You can also access “Personenidentifikatoren” data using
spiges_get_df(). Under the hood the function is using the spiges-ids
format validation (while other available nodes are using the
spiges-data validation format).
id_example <- "https://dam-api.bfs.admin.ch/hub/api/dam/assets/36147531/master"
spiges_get_df(x = id_example, node = "Personenidentifikatoren")## ✔ Format correctly validated using XSD schema https://dam-api.bfs.admin.ch/hub/api/dam/assets/36147528/master.
## # A tibble: 2 × 5
## ent_id burnr fall_id ahv geburtsdatum
## <chr> <chr> <chr> <chr> <chr>
## 1 845724581 71548624 5443546 7561234567897 20220412
## 2 845724581 71548624 5443547 7561111111119 19850117
You can change the version of the XSD schema validation using the
schema_xsd argument (by default “latest”). Note that you might
encounter issues with custom schema validation as SpigGesXML aims to
work with the latest schema version available.
Here an example for schema version “1.3”:
# SpiGes format version 1.3
spiges_get_df(
x = "https://dam-api.bfs.admin.ch/hub/api/dam/assets/27905035/master",
node = "Diagnose",
schema_xsd = "https://dam-api.bfs.admin.ch/hub/api/dam/assets/27905037/master"

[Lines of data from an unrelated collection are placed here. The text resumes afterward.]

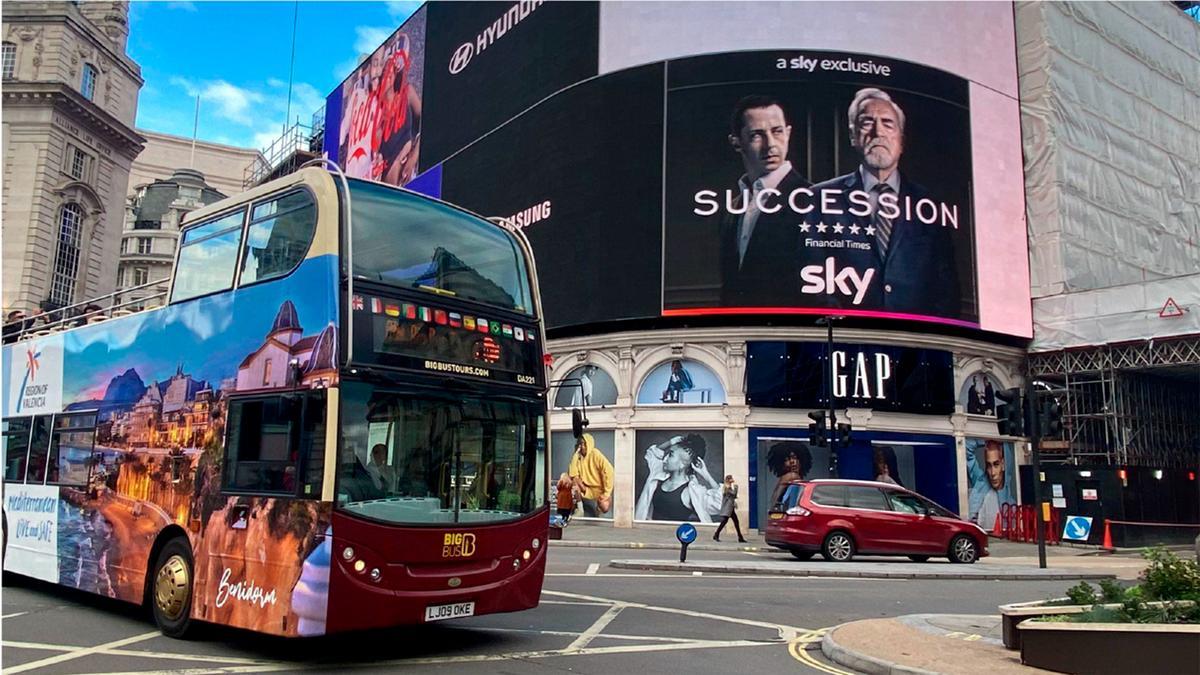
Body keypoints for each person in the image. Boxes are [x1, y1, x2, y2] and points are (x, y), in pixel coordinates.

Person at [803, 87, 960, 316]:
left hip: (917, 341)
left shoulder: (930, 206)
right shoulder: (818, 197)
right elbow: (810, 277)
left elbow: (947, 290)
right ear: (852, 135)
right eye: (867, 123)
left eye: (887, 123)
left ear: (902, 140)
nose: (878, 132)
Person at [719, 95, 812, 306]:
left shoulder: (813, 199)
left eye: (777, 131)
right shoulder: (731, 208)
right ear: (736, 142)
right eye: (756, 135)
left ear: (788, 133)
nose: (771, 145)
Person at [634, 434, 721, 522]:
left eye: (671, 455)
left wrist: (706, 475)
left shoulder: (693, 491)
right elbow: (652, 454)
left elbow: (721, 504)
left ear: (682, 464)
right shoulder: (658, 474)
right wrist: (670, 442)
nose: (665, 458)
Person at [967, 439, 1016, 528]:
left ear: (1003, 465)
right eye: (989, 465)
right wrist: (987, 439)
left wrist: (999, 439)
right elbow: (966, 447)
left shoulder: (1011, 504)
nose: (992, 473)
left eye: (996, 464)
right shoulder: (980, 482)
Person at [567, 433, 614, 517]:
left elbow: (609, 471)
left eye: (585, 443)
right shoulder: (578, 456)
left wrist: (606, 493)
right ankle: (580, 509)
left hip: (600, 489)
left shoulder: (595, 454)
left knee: (604, 507)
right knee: (573, 481)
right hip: (586, 487)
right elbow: (572, 473)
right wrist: (575, 454)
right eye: (581, 443)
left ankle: (599, 510)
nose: (583, 446)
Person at [766, 441, 812, 506]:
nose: (792, 462)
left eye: (794, 457)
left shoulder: (786, 478)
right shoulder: (791, 476)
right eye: (786, 460)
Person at [713, 475, 747, 543]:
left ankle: (740, 537)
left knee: (734, 522)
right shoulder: (727, 487)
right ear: (728, 480)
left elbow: (731, 497)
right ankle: (716, 534)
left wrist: (734, 503)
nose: (732, 479)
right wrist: (736, 487)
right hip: (728, 508)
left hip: (730, 508)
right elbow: (734, 494)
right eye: (731, 478)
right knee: (725, 522)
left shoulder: (728, 487)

)## ✔ Format correctly validated using XSD schema https://dam-api.bfs.admin.ch/hub/api/dam/assets/27905037/master.
## # A tibble: 2 × 8
## ent_id burnr fall_id diagnose_id diagnose_kode diagnos…¹ diagn…² diagn…³
## <chr> <chr> <chr> <chr> <chr> <chr> <chr> <chr>
## 1 845724581 71548624 5443546 1 Z380 <NA> <NA> <NA>
## 2 845724581 71548624 5443547 1 F29 <NA> 1 <NA>
## # … with abbreviated variable names ¹diagnose_seitigkeit, ²diagnose_poa,
## # ³diagnose_zusatz
Here another example of version 1.3 for “Personenidentifikatoren” node:
spiges_get_df(
x = "https://dam-api.bfs.admin.ch/hub/api/dam/assets/27905038/master",
node = "Personenidentifikatoren",
schema_xsd = "https://dam-api.bfs.admin.ch/hub/api/dam/assets/27905036/master"

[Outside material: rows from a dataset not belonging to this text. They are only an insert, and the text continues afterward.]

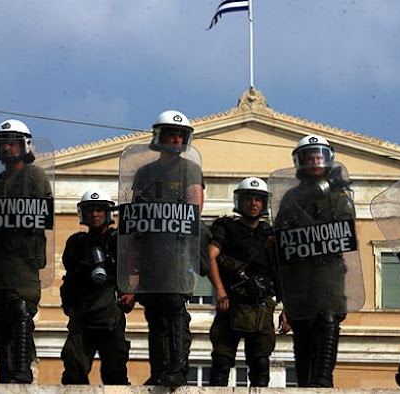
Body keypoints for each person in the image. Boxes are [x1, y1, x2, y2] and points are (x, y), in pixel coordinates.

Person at [0, 119, 53, 383]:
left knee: (20, 311)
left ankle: (21, 371)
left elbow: (43, 213)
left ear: (24, 145)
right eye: (2, 143)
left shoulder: (35, 176)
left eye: (12, 143)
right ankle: (5, 376)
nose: (7, 148)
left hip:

)## ✔ Format correctly validated using XSD schema https://dam-api.bfs.admin.ch/hub/api/dam/assets/27905036/master.
## # A tibble: 2 × 5
## ent_id burnr fall_id ahv geburtsdatum
## <chr> <chr> <chr> <chr> <chr>
## 1 845724581 71548624 5443546 7561234567897 20220412
## 2 845724581 71548624 5443547 7561111111119 19850117
Show node names available for data extraction in XML SpiGes:
spiges_get_name_nodes(x = xml_example)## [1] "KostentraegerUnternehmen" "KostentraegerStandort"
## [3] "Administratives" "Neugeborene"
## [5] "KostentraegerFall" "Diagnose"
## [7] "Behandlung" "Rechnung"
## [9] "Psychiatrie" "Medikament"
## [11] "Patientenbewegung"
Get list of variable names available by SpiGes node names of any SpiGes Schema XSD file:
spiges_get_name_variables(
schema_xsd = "https://dam-api.bfs.admin.ch/hub/api/dam/assets/32129184/master"
) |>
str()## List of 4
## $ Unternehmen : chr [1:2] "ent_id" "version"
## $ Standort : chr "burnr"
## $ Fall : chr "fall_id"
## $ Personenidentifikatoren: chr [1:2] "ahv" "geburtsdatum"
The following node names are not available for data extraction: “Unternehmen”, “Standort”, “Fall” and “Kantonsdaten”.
- Read-in the “Kantonsdaten” (on levels “Fall”, “Standort”,
“Unternehmen”).
- There are no specified attributes as each canton can set its own variables… Could be problematic for including it in the function.